China outbreak hits U.S. construction
The construction industry is also likely to be affected, because it imports 30% of its products from China, more than from any other country, says Richard Branch, chief economist of Dodge Data and Analytics. Unless the virus is quickly contained, he says, “supplies will continue to tighten – causing building costs to escalate and potential delays or cancellations of projects.”
And the 1,032-point plunge in the Dow Jones industrial average on Monday over reports of the virus’s spread reflects market volatility that’s likely to curtail consumer and business spending, Zandi says.
For all of 2020, Zandi predicts the virus will trim growth by two-tenths of a percentage point to 1.7%. But if the outbreak becomes a global pandemic – a risk Zandi now puts at 40%, up from 20% – that almost certainly would result in a U.S. and global recession, he says.
Threat to U.S. economic expansion
“It’s becoming a threat to the economic expansion that is rising,” he says. The U.S. economy has grown for a record 10½ years.
Diane Swonk, chief economist at Grant Thornton, also is increasing her estimate of the outbreak’s economic impact, possibly by about two-tenths of a point.
“It’s causing an economic pandemic,” she says. “We have a global reaction that’s literally shutting down businesses.”
(The Wuhan coronavirus already has left China and hit neighboring countries, the U.S. and even Europe and Australia. As the death toll and number of infected rise, the economic impact is being felt in the global markets and economy.)
Swonk is concerned that some American manufacturers won’t receive parts from countries overseas, prompting them to lay off workers, who, in turn, will cut back on spending.
“The longer it goes on, the more the risk of a vicious cycle,” says Swonk, who also worries about a “fear factor” that triggers a pullback in business investment beyond actual supply chain disruptions.

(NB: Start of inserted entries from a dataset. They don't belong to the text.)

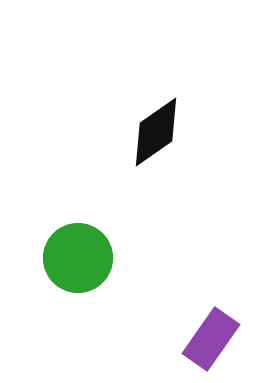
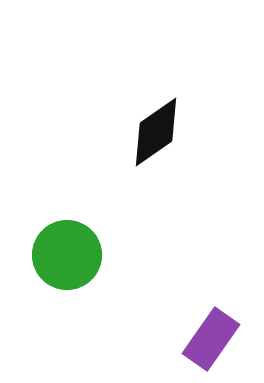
green circle: moved 11 px left, 3 px up
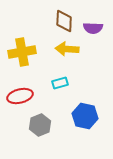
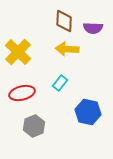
yellow cross: moved 4 px left; rotated 36 degrees counterclockwise
cyan rectangle: rotated 35 degrees counterclockwise
red ellipse: moved 2 px right, 3 px up
blue hexagon: moved 3 px right, 4 px up
gray hexagon: moved 6 px left, 1 px down
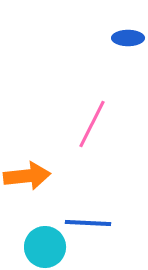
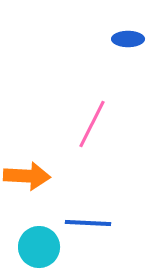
blue ellipse: moved 1 px down
orange arrow: rotated 9 degrees clockwise
cyan circle: moved 6 px left
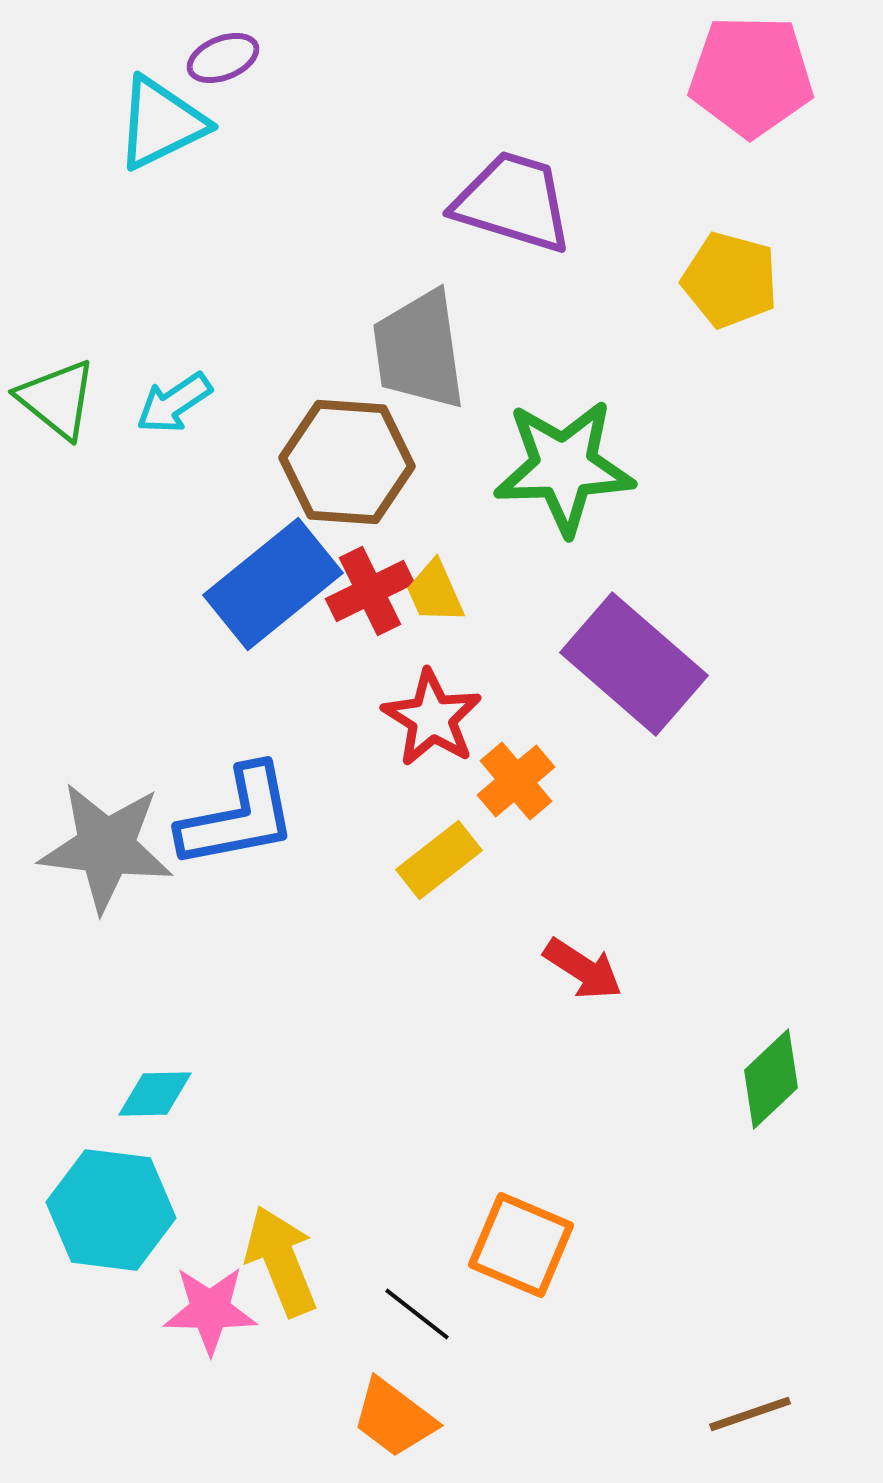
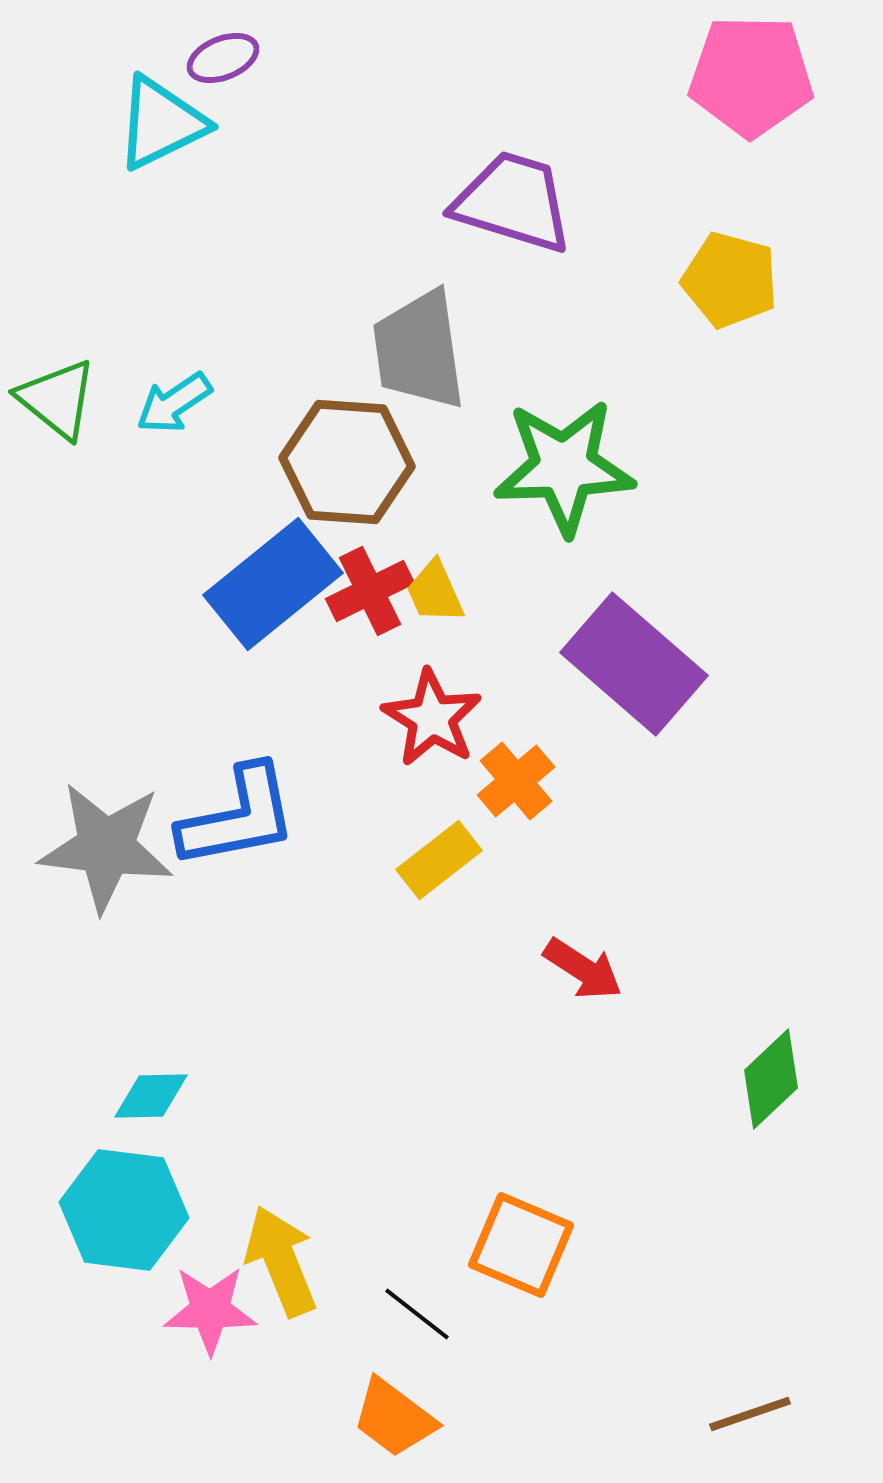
cyan diamond: moved 4 px left, 2 px down
cyan hexagon: moved 13 px right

Will the virus affect interest rates?
Other economists have a more measured view. RSM chief economist Joe Brusuelas and Nationwide chief economist David Berson say the virus’s advance has not yet led them to further lower their forecasts. Both estimate the outbreak will trim first-quarter growth by a relatively modest two-tenths of a percentage point.
Swonk believes the intensified outbreak will lead the Federal Reserve to cut interest rates again at its mid-March meeting. The Fed has been taking a wait-and-see approach since lowering rates three times last year but said that could change if there was a “material” change in its outlook. Another Fed rate cut likely would provide a boost to stocks.

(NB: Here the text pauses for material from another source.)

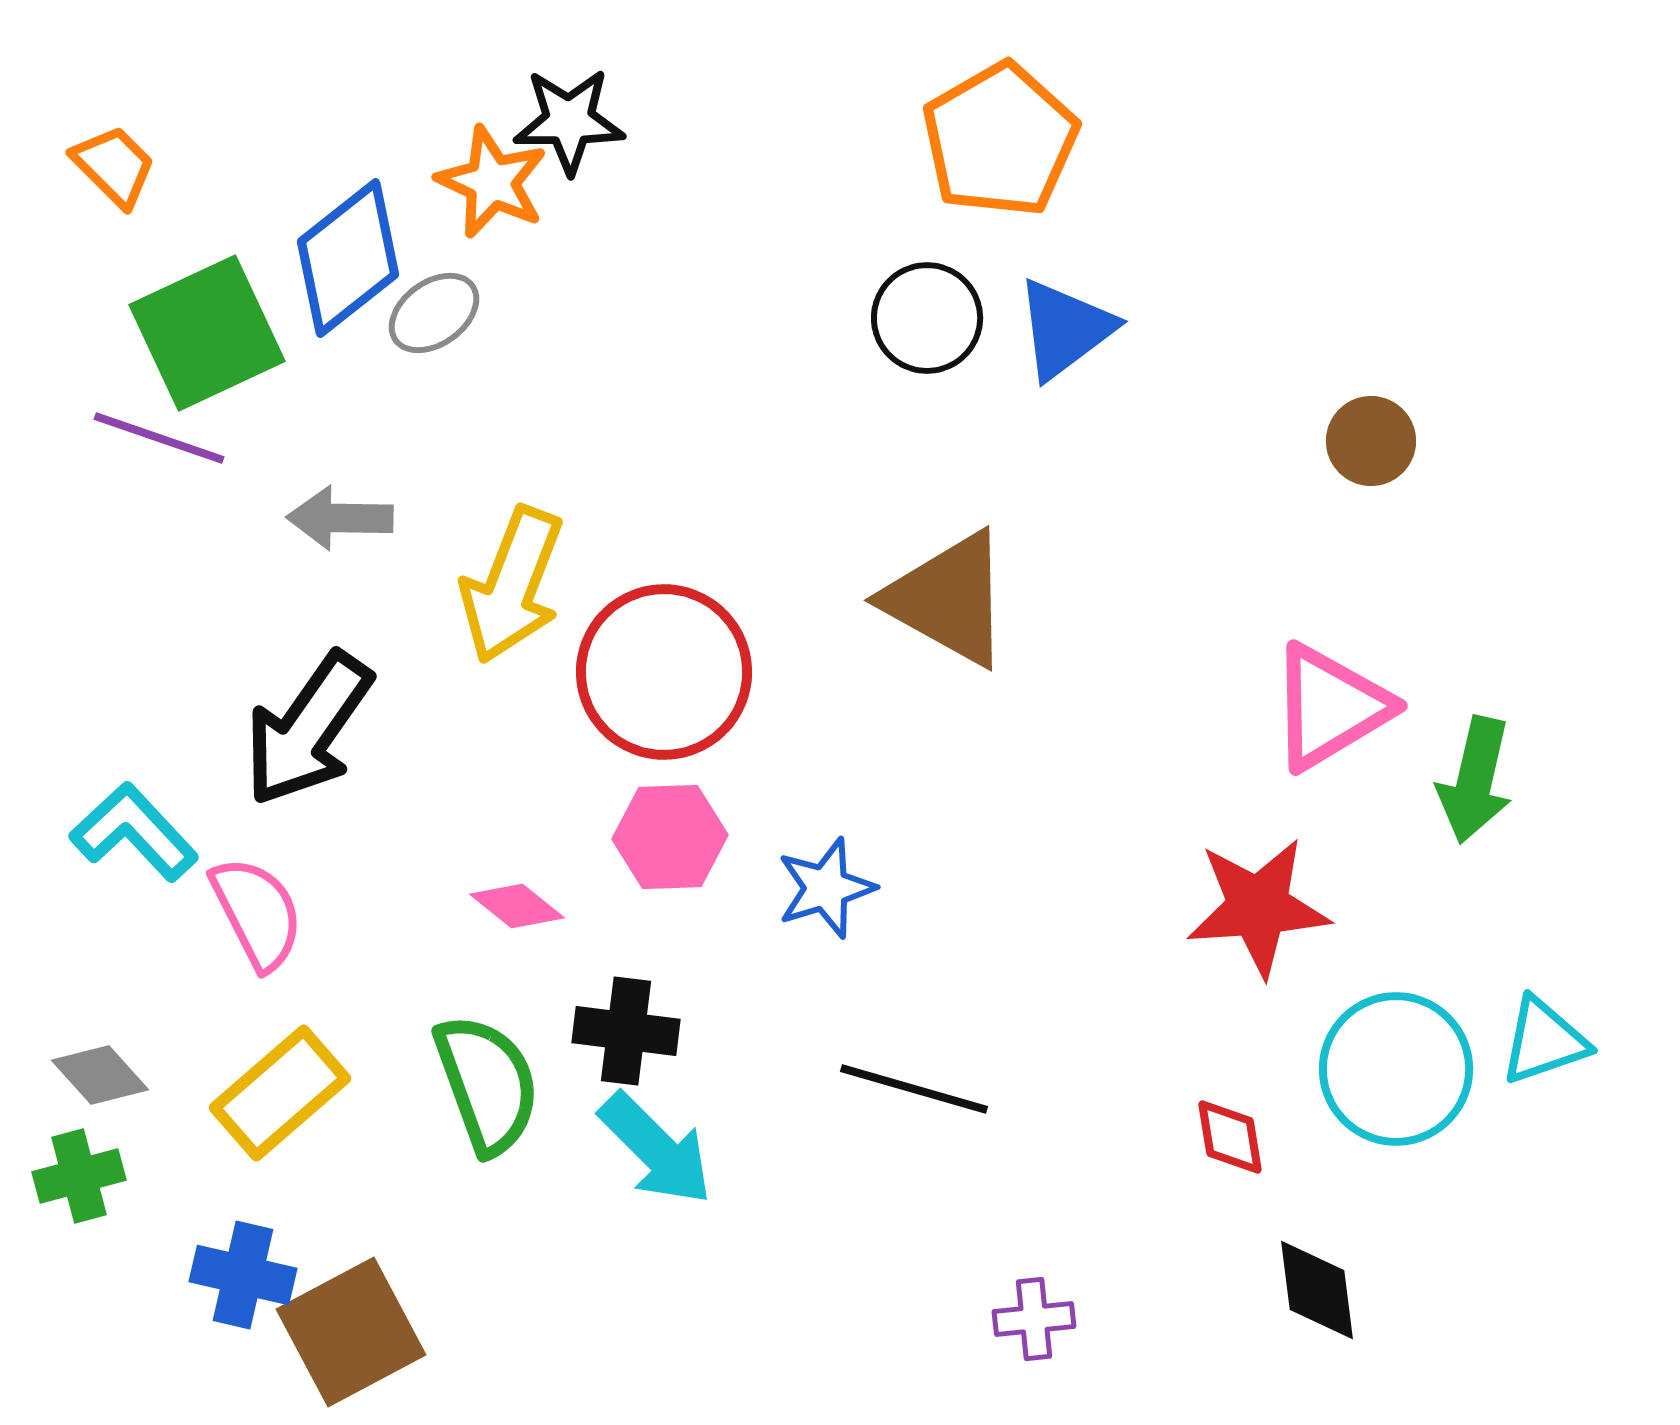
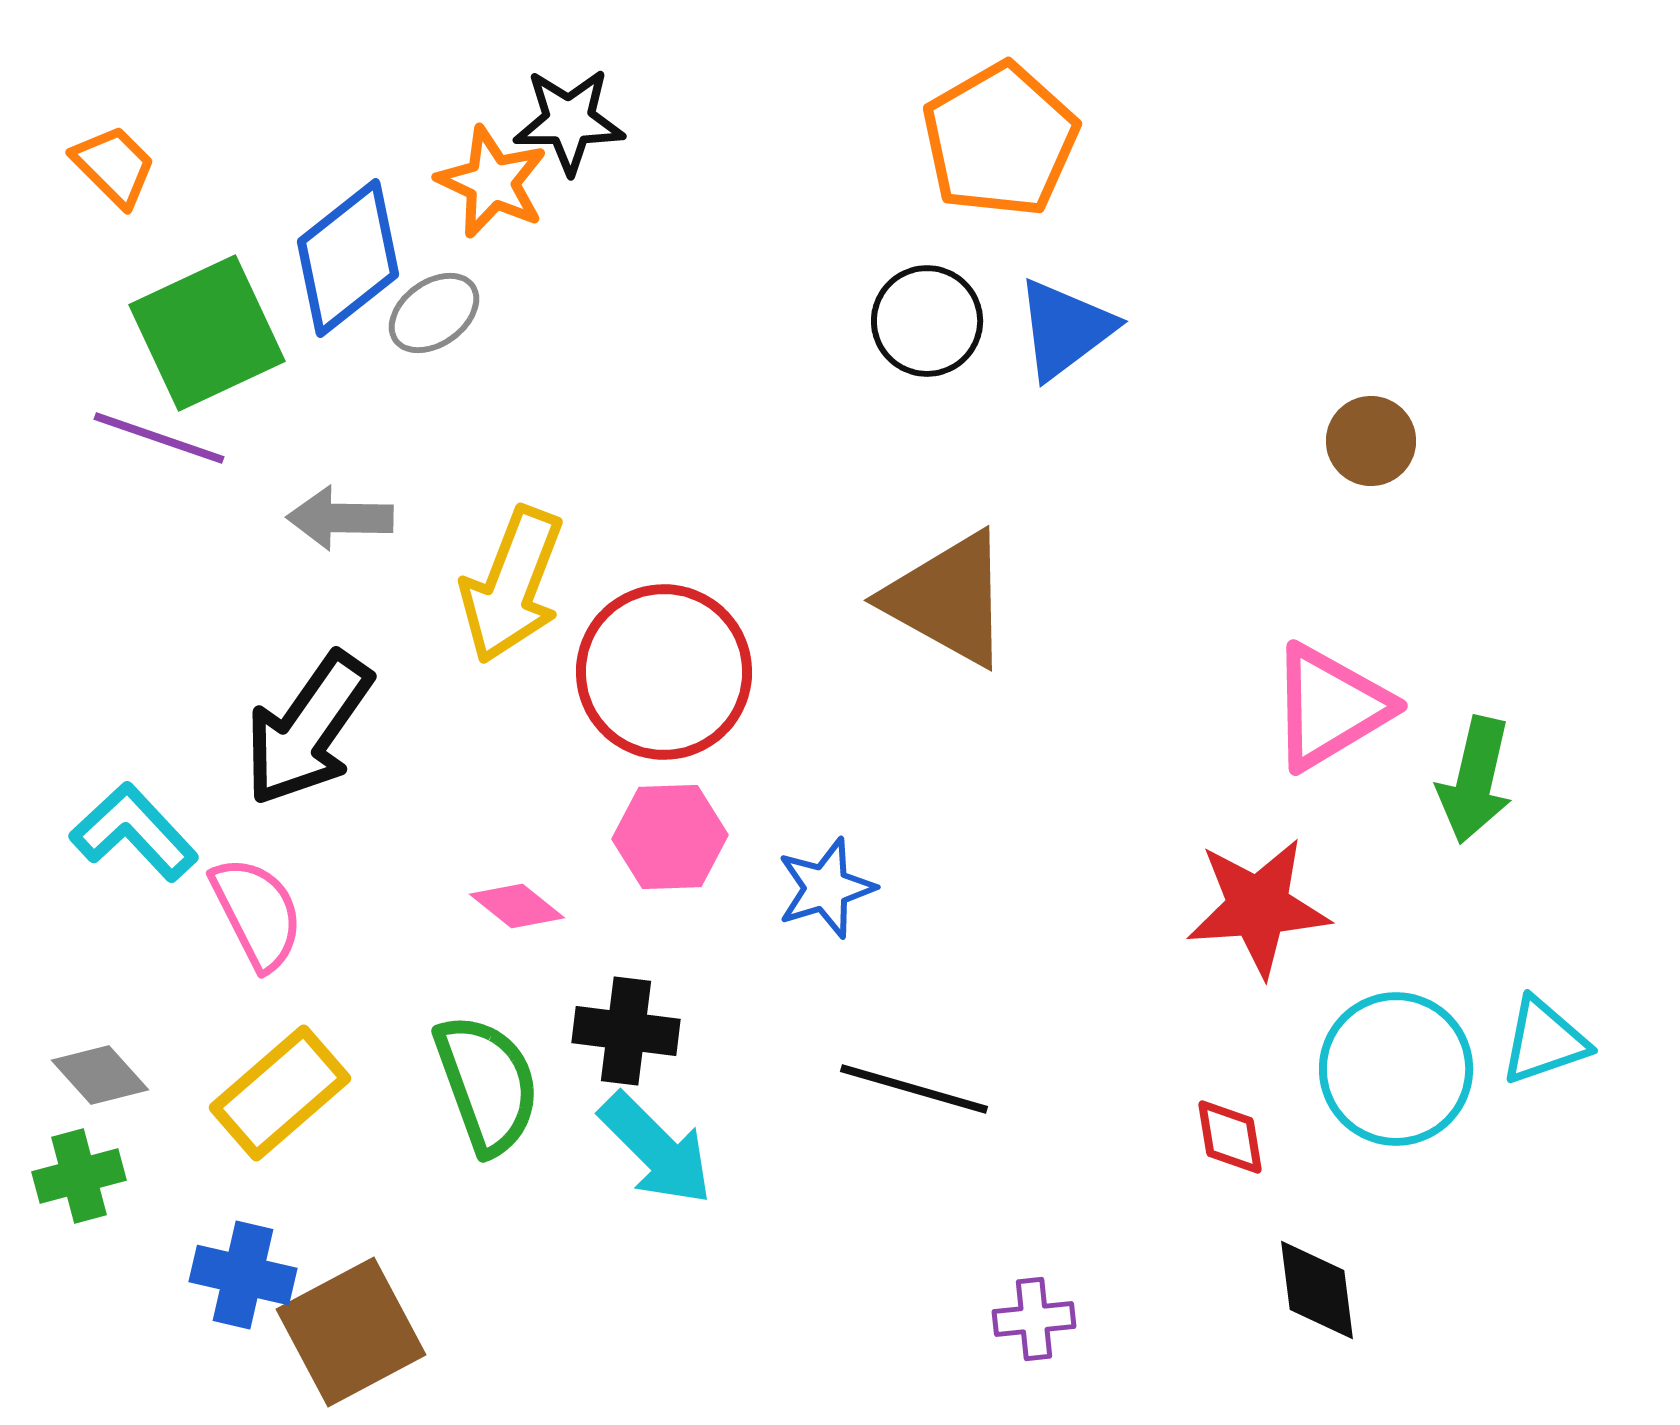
black circle: moved 3 px down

Zandi, however, doesn’t believe the Fed will reduce rates again unless the epidemic worsens significantly.
The central bank also could act if Monday’s market turmoil continues, says Rubeela Farooqi, chief U.S. economist of High Frequency Economics,
The recent sharp drop in long-term Treasury rates – which reflects a dimmer global outlook because of the coronavirus – is likely aiding consumers more than any Fed cut to short-term rates, says Tom Porcelli, chief US economist of RBC Capital Markets. Ten-year Treasury rates directly affect mortgage rates, for example.
Cleveland Fed President Loretta Mester said Monday that the virus poses a “downside risk” to her outlook. But at the National Association of Business Economics policy conference in Washington, she added that “at this point, it is difficult to assess the magnitude of the economic effects.”